Sometimes it's a good thing when other people read your personal e-mails. For Street alum Daniel "D-Mac" McQuade, boredom, Vegas and girls propelled him to international cyber-stardom -- or at least 2,200 "unique visitor" hits per day.

D-Mac is Philadelphia Weekly's first professional blogger. It all started when 22-year-old D-Mac wrote an e-mail to some of his Penn friends reflecting on their vacation to Las Vegas. "It was like a fake gossip column," he explains, "as if a gossip columnist were writing about us." When friend and fellow Street alum, Ashley Parker (who was, at the time, writing a cover story for PW), read D-Mac's Page Six-esque expose, she passed it along to PW's editor-in-chief who had been looking, by chance, to hire a new "funny writer." D-Mac's faux-scandal newsletter piqued PW's interest, and the editors wanted more -- which they found at D-Mac's personal blog, Philadelphiawilldo.com. As D-Mac sat at home blogging "whiny personal essays about why [he] was single," he was unwittingly typing his way into his first, big break. PW hired him in August 2005 as a full-time blogger.

"[Philadelphia Will Do] is supposed to be sort of about life in Philadelphia," D-Mac explains. In the blogging universe, speed and endurance are essential, as D-Mac writes nine to 13 posts per day and starts his workday at 6:30 a.m. when he surveys the morning's news. "There's so much pressure to be the first person to write about something, and you don't really have time to analyze things."

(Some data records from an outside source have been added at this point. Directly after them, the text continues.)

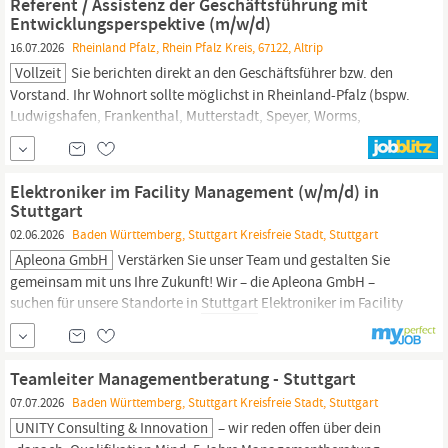
Referent / Assistenz der Geschäftsführung mit
spannenden Welten von BWL,...
Entwicklungsperspektive (m/w/d)
16.07.2026
Rheinland Pfalz, Rhein Pfalz Kreis, 67122, Altrip
Vollzeit
Sie berichten direkt an den Geschäftsführer bzw. den
Vorstand. Ihr Wohnort sollte möglichst in Rheinland-Pfalz (bspw.
Ludwigshafen, Frankenthal, Mutterstadt, Speyer, Worms,
Kaiserslautern), in Baden-Württemberg (bspw. Mannheim,
Heidelberg, Karlsruhe,
Stuttgart)
oder in Hessen (bspw. Frankfurt,
Darmstadt, Viernheim, Bensheim) liegen. Alternativ wäre ggf.
Elektroniker im Facility Management (w/m/d) in
Stuttgart
02.06.2026
Baden Württemberg, Stuttgart Kreisfreie Stadt, Stuttgart
Apleona GmbH
Verstärken Sie unser Team und gestalten Sie
gemeinsam mit uns Ihre Zukunft! Wir – die Apleona GmbH –
suchen für unsere Standorte in
Stuttgart
Elektroniker im Facility
Management
(w/m/d) in
Stuttgart
- JobID 23769 in Teilzeit oder
Vollzeit Das machen Sie bei uns: Als Elektroniker im Facility
Management
(w/m/d) sorgen Sie für...
Teamleiter Managementberatung - Stuttgart
07.07.2026
Baden Württemberg, Stuttgart Kreisfreie Stadt, Stuttgart
UNITY Consulting & Innovation
– wir reden offen über dein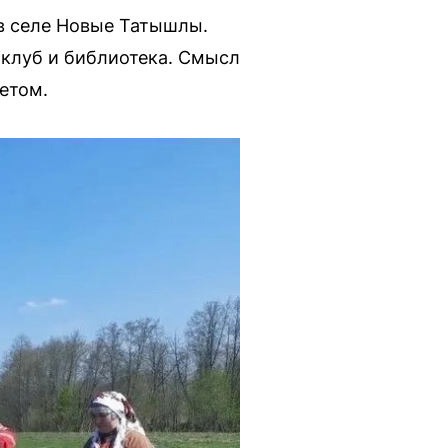
в селе Новые Татышлы.
 клуб и библиотека. Смысл
етом.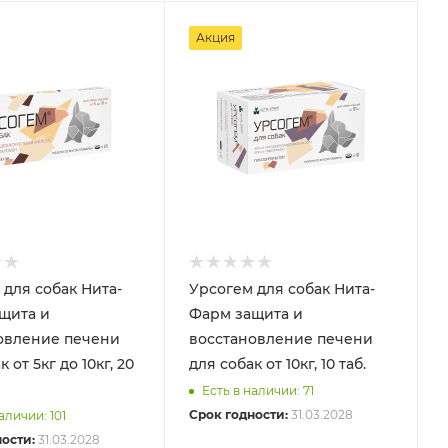
Акция
 для собак Нита-
Урсогем для собак Нита-
щита и
Фарм защита и
овление печени
восстановление печени
 от 5кг до 10кг, 20
для собак от 10кг, 10 таб.
Есть в наличии: 71
Срок годности:
31.03.2028
аличии: 101
ости:
31.03.2028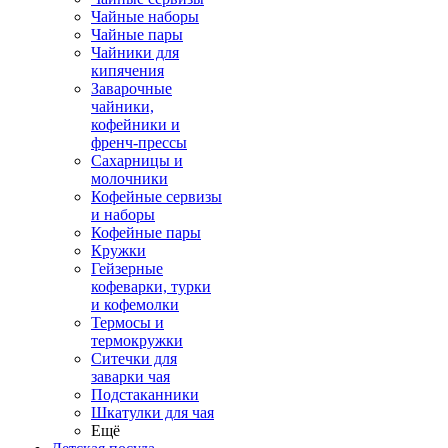
Чайные наборы
Чайные пары
Чайники для
кипячения
Заварочные
чайники,
кофейники и
френч-прессы
Сахарницы и
молочники
Кофейные сервизы
и наборы
Кофейные пары
Кружки
Гейзерные
кофеварки, турки
и кофемолки
Термосы и
термокружки
Ситечки для
заварки чая
Подстаканники
Шкатулки для чая
Ещё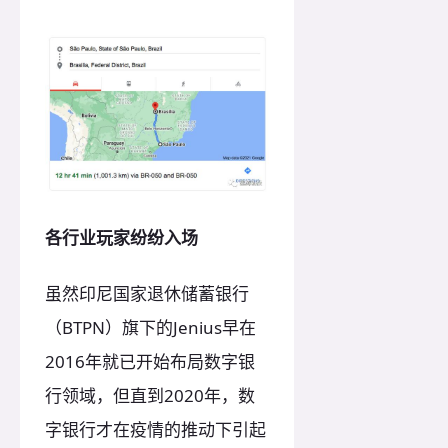
各行业玩家纷纷入场
虽然印尼国家退休储蓄银行
（BTPN）旗下的Jenius早在
2016年就已开始布局数字银
行领域，但直到2020年，数
字银行才在疫情的推动下引起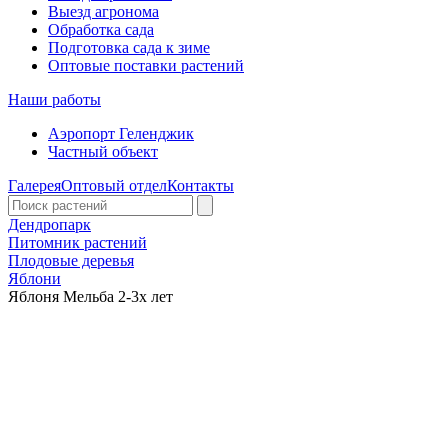
Выезд агронома
Обработка сада
Подготовка сада к зиме
Оптовые поставки растений
Наши работы
Аэропорт Геленджик
Частный объект
Галерея
Оптовый отдел
Контакты
Дендропарк
Питомник растений
Плодовые деревья
Яблони
Яблоня Мельба 2-3х лет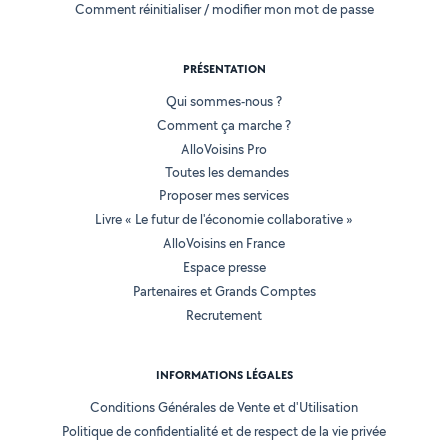
Comment réinitialiser / modifier mon mot de passe
PRÉSENTATION
Qui sommes-nous ?
Comment ça marche ?
AlloVoisins Pro
Toutes les demandes
Proposer mes services
Livre « Le futur de l'économie collaborative »
AlloVoisins en France
Espace presse
Partenaires et Grands Comptes
Recrutement
INFORMATIONS LÉGALES
Conditions Générales de Vente et d'Utilisation
Politique de confidentialité et de respect de la vie privée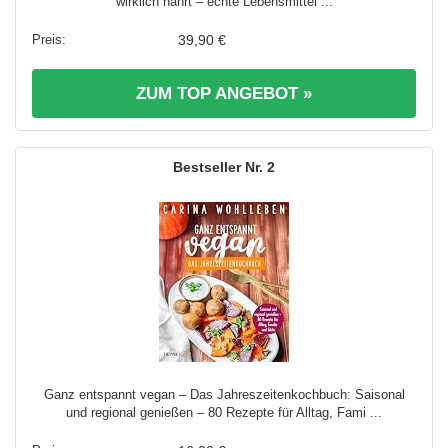
wirklich nährt – echte Lebensmittel ...
39,90 €
ZUM TOP ANGEBOT »
2
Ganz entspannt vegan – Das Jahreszeitenkochbuch: Saisonal
und regional genießen – 80 Rezepte für Alltag, Fami ...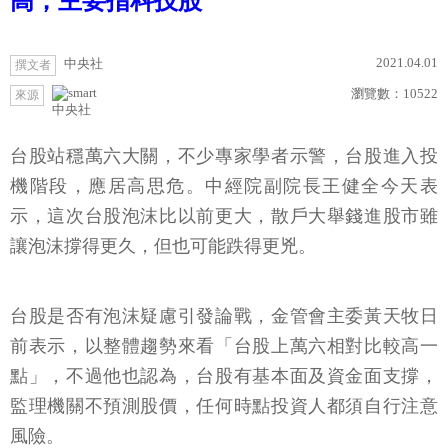
高，主要指科技股
2021.04.01
中央社
撰文者
瀏覽數：
10522
來源
中央社
台股站穩萬六大關，不少專家學者示警，台股進入投
機階段，應居高思危。中經院副院長王健全今天表
示，這次台股泡沫比以前更大，散戶大舉錢進股市雖
讓泡沫撐得更久，但也可能跌得更兇。
台股是否有泡沫疑慮引發論戰，金管會主委黃天牧日
前表示，以整體趨勢來看「台股上萬六相對比較高一
點」，不過他也認為，台股有基本面及資金面支撐，
監理機關不預測股價，任何時點投資人都須自行注意
風險。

Since his ascent to professional blogger, D-Mac has blogged about everything from Philadelphia's questionable decision to rename 30th Street Station "Ben Station" to puppies being the newest, hot trend. "I tend to be drawn to more personal essayish bloggers," D-Mac explains.

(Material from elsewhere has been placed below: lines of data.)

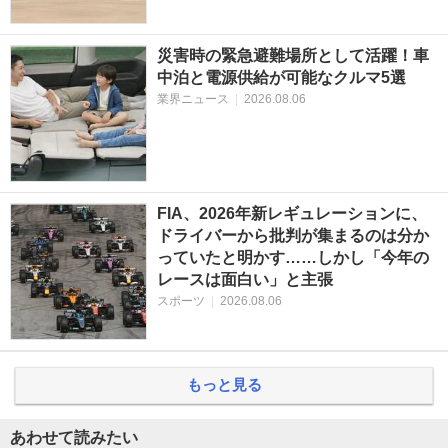
災害時の緊急避難場所として活躍！車
中泊と電源供給が可能なクルマ5選
業界ニュース
|
2026.08.06
FIA、2026年新レギュレーションに、
ドライバーから批判が集まるのは分か
っていたと明かす……しかし「今年の
レースは面白い」と主張
スポーツ
|
2026.08.06
もっと見る
あわせて読みたい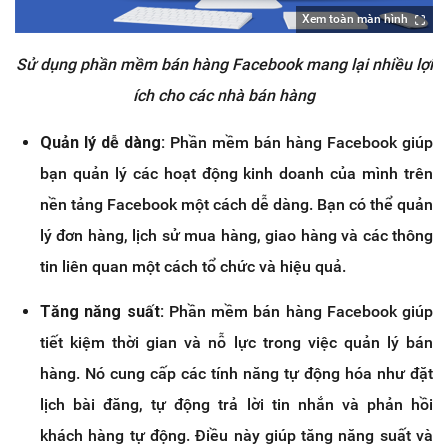
Xem toàn màn hình
Sử dụng phần mềm bán hàng Facebook mang lại nhiều lợi
ích cho các nhà bán hàng
Quản lý dễ dàng:
Phần mềm bán hàng Facebook giúp
bạn quản lý các hoạt động kinh doanh của mình trên
nền tảng Facebook một cách dễ dàng. Bạn có thể quản
lý đơn hàng, lịch sử mua hàng, giao hàng và các thông
tin liên quan một cách tổ chức và hiệu quả.
Tăng năng suất:
Phần mềm bán hàng Facebook giúp
tiết kiệm thời gian và nỗ lực trong việc quản lý bán
hàng. Nó cung cấp các tính năng tự động hóa như đặt
lịch bài đăng, tự động trả lời tin nhắn và phản hồi
khách hàng tự động. Điều này giúp tăng năng suất và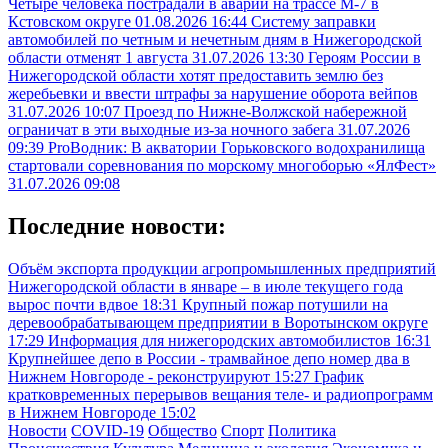
Четыре человека пострадали в аварии на трассе М-7 в
Кстовском округе
01.08.2026 16:44
Систему заправки
автомобилей по четным и нечетным дням в Нижегородской
области отменят 1 августа
31.07.2026 13:30
Героям России в
Нижегородской области хотят предоставить землю без
жеребьевки и ввести штрафы за нарушение оборота вейпов
31.07.2026 10:07
Проезд по Нижне-Волжской набережной
ограничат в эти выходные из-за ночного забега
31.07.2026
09:39
ProВодник: В акватории Горьковского водохранилища
стартовали соревнования по морскому многоборью «ЯлФест»
31.07.2026 09:08
Последние новости:
Объём экспорта продукции агропромышленных предприятий
Нижегородской области в январе – в июле текущего года
вырос почти вдвое
18:31
Крупный пожар потушили на
деревообрабатывающем предприятии в Воротынском округе
17:29
Информация для нижегородских автомобилистов
16:31
Крупнейшее депо в России - трамвайное депо номер два в
Нижнем Новгороде - реконструируют
15:27
График
кратковременных перерывов вещания теле- и радиопрограмм
в Нижнем Новгороде
15:02
Новости
COVID-19
Общество
Спорт
Политика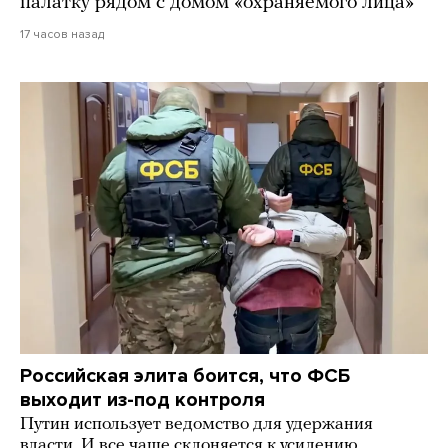
палатку рядом с домом «охраняемого лица»
17 часов назад
Российская элита боится, что ФСБ
выходит из-под контроля
Путин использует ведомство для удержания
власти. И все чаще склоняется к усилению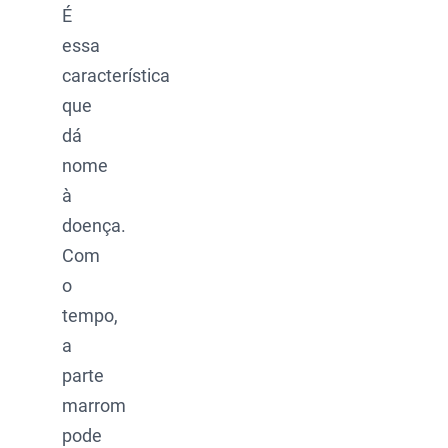
É
essa
característica
que
dá
nome
à
doença.
Com
o
tempo,
a
parte
marrom
pode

And really, "personal essay" is D-Mac's polite euphemism for paying homage, ‹¨« la blog, to the ladies. "Of course [it's always about girls]," D-Mac jokes, "the politics stuff is a little too serious for my taste."

The blog world, even more than facebook.com or the ever-wily friendster.com, is the friendly cyber stalker's Mecca, a channel into the funny, quirky and sometimes way too private facets of people's lives. "I stalk lots of people reading their blogs. That's the way to do it. It's like legal," D-Mac says only somewhat facetiously, "and you don't even feel bad, because they're putting it out there, so I'm allowed to read it -- habitually."

And with over 10,000 page-views per day, Philadelphia Will Do is gradually making D-Mac himself a habitual read -- though he hopes that he is not yet a bona fide cyber-celeb (that's just unsettling and "creepy," he says). "I don't have many Myspace friends," he insists. And if Myspace popularity is the barometer for virtual fame, then D-Mac can be comforted in his relative Web anonymity -- though his ex-girlfriend can't. "The only Myspace blog I read is this girl I was seeing," he confesses. He always finds his way back to the ladies.